ON Wednesday United States envoy Robert Scott jetted into the country. He did not hide his mission.

 “I am here to engage in a series of meetings with government, civil society and other actors in the political, social and economic arenas to listen to, to take on board their messages to me, but also to pass along our hopes from the US specifically for peaceful and inclusive elections,” the deputy assistant in the Bureau of African Affairs told journalists. 

“That would be the primary goal of my trip here, but I am also looking forward to having meetings and to taking aboard additional information from my two-day visit here.”

On the same day, the Minister of Foreign Economic Relations of the Sverdlovsk Region of the Russian Federation, Yarin Vyacheslav also arrived in the country. His mission is to discuss potential areas of economic co-operation and to broaden co-operation on account of the political relations between Zimbabwe and Russia.
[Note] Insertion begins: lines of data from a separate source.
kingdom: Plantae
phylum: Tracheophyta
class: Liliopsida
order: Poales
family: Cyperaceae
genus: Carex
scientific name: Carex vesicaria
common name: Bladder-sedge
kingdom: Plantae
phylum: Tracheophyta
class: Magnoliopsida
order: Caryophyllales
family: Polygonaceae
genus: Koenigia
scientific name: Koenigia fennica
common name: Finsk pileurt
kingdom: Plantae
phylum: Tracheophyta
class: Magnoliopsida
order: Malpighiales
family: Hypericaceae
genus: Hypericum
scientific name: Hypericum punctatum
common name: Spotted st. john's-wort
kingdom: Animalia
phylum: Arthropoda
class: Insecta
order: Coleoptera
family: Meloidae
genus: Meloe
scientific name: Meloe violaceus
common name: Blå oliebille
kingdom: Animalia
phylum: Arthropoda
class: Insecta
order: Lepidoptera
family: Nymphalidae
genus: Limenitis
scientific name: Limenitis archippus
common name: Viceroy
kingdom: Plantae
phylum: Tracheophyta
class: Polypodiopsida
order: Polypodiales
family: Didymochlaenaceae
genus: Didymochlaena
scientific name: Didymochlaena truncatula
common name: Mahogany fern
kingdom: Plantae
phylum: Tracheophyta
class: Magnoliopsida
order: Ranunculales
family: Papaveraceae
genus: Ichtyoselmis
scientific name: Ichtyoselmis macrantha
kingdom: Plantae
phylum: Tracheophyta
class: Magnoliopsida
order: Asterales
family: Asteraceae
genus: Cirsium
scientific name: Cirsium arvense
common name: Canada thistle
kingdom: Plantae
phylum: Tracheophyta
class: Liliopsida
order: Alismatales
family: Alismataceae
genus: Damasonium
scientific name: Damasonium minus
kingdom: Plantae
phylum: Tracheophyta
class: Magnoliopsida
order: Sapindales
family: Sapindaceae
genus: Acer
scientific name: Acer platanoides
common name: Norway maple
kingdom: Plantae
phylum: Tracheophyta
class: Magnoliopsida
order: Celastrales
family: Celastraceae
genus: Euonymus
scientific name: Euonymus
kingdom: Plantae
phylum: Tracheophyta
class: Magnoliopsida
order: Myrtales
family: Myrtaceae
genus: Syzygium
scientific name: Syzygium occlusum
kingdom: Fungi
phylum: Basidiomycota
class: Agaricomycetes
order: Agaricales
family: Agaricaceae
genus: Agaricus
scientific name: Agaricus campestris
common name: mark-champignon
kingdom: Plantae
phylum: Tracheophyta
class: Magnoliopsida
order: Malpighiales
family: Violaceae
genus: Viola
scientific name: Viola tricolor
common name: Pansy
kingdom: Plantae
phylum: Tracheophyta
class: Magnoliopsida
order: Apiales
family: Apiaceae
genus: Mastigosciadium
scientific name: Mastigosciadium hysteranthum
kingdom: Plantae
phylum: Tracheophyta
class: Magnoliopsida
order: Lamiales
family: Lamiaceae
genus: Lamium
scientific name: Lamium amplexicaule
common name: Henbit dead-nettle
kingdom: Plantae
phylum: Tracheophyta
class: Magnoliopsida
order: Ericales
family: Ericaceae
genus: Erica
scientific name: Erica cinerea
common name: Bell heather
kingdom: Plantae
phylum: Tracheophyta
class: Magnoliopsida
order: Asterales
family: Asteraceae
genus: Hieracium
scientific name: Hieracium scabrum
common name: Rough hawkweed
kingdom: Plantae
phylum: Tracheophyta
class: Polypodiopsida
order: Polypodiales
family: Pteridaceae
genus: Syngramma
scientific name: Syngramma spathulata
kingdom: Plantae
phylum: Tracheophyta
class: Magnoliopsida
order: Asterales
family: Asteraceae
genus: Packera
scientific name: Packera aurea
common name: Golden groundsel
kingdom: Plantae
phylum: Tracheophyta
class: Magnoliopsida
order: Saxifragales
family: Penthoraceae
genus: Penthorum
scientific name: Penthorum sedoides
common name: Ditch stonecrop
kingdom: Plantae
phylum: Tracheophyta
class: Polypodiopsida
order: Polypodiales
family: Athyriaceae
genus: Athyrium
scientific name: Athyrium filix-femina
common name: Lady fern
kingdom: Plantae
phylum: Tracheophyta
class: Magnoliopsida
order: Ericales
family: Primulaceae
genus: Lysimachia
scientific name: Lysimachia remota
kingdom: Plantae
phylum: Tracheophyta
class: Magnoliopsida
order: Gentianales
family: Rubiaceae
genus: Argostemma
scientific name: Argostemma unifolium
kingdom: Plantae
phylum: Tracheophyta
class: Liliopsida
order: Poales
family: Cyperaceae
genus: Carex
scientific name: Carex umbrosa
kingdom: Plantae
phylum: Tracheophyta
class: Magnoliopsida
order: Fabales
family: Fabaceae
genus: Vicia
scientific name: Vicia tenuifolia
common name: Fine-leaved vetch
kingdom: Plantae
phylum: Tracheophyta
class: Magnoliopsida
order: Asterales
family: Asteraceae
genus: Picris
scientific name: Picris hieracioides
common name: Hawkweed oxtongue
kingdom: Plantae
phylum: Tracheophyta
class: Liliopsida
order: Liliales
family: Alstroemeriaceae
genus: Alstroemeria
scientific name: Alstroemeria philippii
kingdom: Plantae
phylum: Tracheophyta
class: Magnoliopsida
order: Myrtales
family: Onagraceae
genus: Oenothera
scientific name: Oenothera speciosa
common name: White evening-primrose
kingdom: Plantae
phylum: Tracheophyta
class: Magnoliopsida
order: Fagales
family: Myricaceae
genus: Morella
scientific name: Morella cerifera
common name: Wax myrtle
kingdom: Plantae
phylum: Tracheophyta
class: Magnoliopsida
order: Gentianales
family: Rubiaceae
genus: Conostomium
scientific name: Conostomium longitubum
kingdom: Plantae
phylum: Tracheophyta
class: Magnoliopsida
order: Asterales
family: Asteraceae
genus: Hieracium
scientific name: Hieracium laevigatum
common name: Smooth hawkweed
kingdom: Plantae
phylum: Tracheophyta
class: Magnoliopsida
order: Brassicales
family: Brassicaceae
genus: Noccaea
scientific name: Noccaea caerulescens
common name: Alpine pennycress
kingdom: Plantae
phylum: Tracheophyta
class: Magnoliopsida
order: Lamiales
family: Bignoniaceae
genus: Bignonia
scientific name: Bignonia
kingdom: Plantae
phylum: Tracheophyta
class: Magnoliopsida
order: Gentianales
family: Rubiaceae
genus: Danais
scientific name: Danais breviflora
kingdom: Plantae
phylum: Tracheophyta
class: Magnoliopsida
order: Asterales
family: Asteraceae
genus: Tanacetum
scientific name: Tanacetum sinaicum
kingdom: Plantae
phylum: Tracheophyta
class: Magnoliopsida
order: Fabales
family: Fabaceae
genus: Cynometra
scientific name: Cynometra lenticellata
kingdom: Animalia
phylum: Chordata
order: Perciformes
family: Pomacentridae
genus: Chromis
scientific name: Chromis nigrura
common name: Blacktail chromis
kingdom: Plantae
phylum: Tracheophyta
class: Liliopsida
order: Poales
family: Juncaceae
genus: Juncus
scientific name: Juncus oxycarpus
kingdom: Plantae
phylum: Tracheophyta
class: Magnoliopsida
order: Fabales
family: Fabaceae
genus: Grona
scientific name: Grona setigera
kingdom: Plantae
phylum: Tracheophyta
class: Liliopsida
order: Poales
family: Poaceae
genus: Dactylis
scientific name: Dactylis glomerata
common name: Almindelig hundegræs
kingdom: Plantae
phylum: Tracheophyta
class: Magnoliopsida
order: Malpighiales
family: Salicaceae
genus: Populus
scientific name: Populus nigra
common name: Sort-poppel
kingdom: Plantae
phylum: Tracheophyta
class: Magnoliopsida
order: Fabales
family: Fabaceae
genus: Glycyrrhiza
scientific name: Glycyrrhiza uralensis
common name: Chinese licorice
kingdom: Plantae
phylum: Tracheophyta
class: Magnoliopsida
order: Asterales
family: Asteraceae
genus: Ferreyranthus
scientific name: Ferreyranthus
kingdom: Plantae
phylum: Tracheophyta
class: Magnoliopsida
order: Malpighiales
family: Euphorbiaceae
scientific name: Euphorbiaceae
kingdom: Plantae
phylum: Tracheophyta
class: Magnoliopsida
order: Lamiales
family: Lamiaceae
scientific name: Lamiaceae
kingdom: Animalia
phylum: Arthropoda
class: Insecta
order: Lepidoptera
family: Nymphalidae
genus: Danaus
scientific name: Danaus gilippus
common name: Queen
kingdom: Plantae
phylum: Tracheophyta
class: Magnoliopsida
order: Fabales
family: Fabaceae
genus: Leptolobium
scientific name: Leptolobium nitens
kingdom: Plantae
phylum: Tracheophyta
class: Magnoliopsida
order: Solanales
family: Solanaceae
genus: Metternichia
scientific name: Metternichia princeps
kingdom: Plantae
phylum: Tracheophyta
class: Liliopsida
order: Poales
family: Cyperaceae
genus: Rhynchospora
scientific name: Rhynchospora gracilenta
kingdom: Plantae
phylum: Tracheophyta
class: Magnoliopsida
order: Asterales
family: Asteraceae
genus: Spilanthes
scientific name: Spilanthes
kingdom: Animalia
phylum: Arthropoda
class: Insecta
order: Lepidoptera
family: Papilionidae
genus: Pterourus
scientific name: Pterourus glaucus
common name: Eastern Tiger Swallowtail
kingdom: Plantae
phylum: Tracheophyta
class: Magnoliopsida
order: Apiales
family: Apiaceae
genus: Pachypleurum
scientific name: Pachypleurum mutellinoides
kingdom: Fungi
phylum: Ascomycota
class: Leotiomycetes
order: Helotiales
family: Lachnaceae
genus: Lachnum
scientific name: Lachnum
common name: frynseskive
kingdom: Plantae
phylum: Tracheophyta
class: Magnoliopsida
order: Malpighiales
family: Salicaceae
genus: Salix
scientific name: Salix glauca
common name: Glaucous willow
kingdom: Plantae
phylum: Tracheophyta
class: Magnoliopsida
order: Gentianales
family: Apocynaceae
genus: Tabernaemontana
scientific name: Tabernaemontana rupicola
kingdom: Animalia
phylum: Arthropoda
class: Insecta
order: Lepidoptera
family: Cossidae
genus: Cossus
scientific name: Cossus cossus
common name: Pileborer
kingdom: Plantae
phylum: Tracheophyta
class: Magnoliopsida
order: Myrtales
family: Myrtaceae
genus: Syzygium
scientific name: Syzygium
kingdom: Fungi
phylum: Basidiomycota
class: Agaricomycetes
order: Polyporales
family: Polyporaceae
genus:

Last week, the most significant event in the country was the visit by African Development Bank (AfDB) president, Akinwumi Adesina and former Mozambican president Joaquim Chissano to headline a meeting with Zimbabwe’s debtors and thrash out a solution to the southern African nation’s US$17,5 billion debt.

With the exception of Russia, all the other officials had one message: The country must hold free and fair elections to remove the tag of disputed polls and pariah status that has been attached to Zimbabwe for a greater part of the past two decades.

Adesina said free and fair elections would be important in helping Zimbabwe navigate the debt overhang which has been compounded by protracted defaults and penalties.

The AfDB, Adesina said, wanted to curate the process of helping the country clear its debt overhang, which has meant that it has been unable to access any new funding.

He was very blunt about what is required: “A lot depends on this coming election I am sure the government is fully aware of that.”

The polls, he said, must be free, fair, inclusive, transparent as should the electoral processes as a whole.

Who will our leaders listen to? The call by Equatorial Guinea’s leader Teodoro Obiang Nguema Mbasogo for President Emmerson Mnangagwa to use his incumbency to hold on to power by any means necessary, or be the statesman who puts his people first by prioritising free and fair elections that guarantee better prospects for the country?

Events in the past two weeks show that Zimbabwe matters globally, and our leaders must act responsibly because they will be held to account.

As Chissano said, it is time Zimbabwe starts behaving like a mature democracy.